Write out every line of the data below exactly as given.

*** Task data Section Begins ***

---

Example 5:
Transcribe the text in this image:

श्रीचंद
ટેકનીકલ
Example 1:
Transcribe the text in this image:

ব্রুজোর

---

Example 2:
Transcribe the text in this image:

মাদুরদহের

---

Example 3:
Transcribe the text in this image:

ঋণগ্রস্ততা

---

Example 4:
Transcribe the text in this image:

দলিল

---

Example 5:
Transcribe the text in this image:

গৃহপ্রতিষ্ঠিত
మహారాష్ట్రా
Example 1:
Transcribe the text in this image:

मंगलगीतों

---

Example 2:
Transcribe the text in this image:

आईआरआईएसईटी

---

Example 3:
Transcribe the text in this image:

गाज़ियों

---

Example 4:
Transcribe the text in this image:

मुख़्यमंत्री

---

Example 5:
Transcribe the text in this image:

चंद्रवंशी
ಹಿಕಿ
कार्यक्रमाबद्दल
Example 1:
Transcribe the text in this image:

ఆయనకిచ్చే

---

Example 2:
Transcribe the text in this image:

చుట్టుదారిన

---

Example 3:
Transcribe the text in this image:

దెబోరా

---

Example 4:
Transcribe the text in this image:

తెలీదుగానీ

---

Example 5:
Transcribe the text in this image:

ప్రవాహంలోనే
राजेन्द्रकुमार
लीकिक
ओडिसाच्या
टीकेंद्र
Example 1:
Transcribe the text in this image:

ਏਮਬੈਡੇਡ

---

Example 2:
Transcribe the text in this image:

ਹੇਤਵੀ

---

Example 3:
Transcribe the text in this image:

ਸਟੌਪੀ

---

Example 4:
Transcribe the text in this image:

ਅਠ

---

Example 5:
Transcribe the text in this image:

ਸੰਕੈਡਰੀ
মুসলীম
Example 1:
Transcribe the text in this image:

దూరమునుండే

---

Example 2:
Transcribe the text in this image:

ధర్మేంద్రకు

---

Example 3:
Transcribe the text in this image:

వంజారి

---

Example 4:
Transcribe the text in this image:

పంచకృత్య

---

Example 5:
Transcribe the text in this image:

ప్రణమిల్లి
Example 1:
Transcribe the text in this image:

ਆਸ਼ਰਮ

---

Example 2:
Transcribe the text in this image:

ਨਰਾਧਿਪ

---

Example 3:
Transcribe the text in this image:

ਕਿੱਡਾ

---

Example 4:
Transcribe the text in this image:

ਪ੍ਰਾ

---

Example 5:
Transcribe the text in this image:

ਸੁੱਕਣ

*** Task data Section Ends ***

**Reply:**
---

Example 5:
Transcribe the text in this image:

श्रीचंद
ટેકનીકલ
Example 1:
Transcribe the text in this image:

ব্রুজোর

---

Example 2:
Transcribe the text in this image:

মাদুরদহের

---

Example 3:
Transcribe the text in this image:

ঋণগ্রস্ততা

---

Example 4:
Transcribe the text in this image:

দলিল

---

Example 5:
Transcribe the text in this image:

গৃহপ্রতিষ্ঠিত
మహారాష్ట్రా
Example 1:
Transcribe the text in this image:

मंगलगीतों

---

Example 2:
Transcribe the text in this image:

आईआरआईएसईटी

---

Example 3:
Transcribe the text in this image:

गाज़ियों

---

Example 4:
Transcribe the text in this image:

मुख़्यमंत्री

---

Example 5:
Transcribe the text in this image:

चंद्रवंशी
ಹಿಕಿ
कार्यक्रमाबद्दल
Example 1:
Transcribe the text in this image:

ఆయనకిచ్చే

---

Example 2:
Transcribe the text in this image:

చుట్టుదారిన

---

Example 3:
Transcribe the text in this image:

దెబోరా

---

Example 4:
Transcribe the text in this image:

తెలీదుగానీ

---

Example 5:
Transcribe the text in this image:

ప్రవాహంలోనే
राजेन्द्रकुमार
लीकिक
ओडिसाच्या
टीकेंद्र
Example 1:
Transcribe the text in this image:

ਏਮਬੈਡੇਡ

---

Example 2:
Transcribe the text in this image:

ਹੇਤਵੀ

---

Example 3:
Transcribe the text in this image:

ਸਟੌਪੀ

---

Example 4:
Transcribe the text in this image:

ਅਠ

---

Example 5:
Transcribe the text in this image:

ਸੰਕੈਡਰੀ
মুসলীম
Example 1:
Transcribe the text in this image:

దూరమునుండే

---

Example 2:
Transcribe the text in this image:

ధర్మేంద్రకు

---

Example 3:
Transcribe the text in this image:

వంజారి

---

Example 4:
Transcribe the text in this image:

పంచకృత్య

---

Example 5:
Transcribe the text in this image:

ప్రణమిల్లి
Example 1:
Transcribe the text in this image:

ਆਸ਼ਰਮ

---

Example 2:
Transcribe the text in this image:

ਨਰਾਧਿਪ

---

Example 3:
Transcribe the text in this image:

ਕਿੱਡਾ

---

Example 4:
Transcribe the text in this image:

ਪ੍ਰਾ

---

Example 5:
Transcribe the text in this image:

ਸੁੱਕਣ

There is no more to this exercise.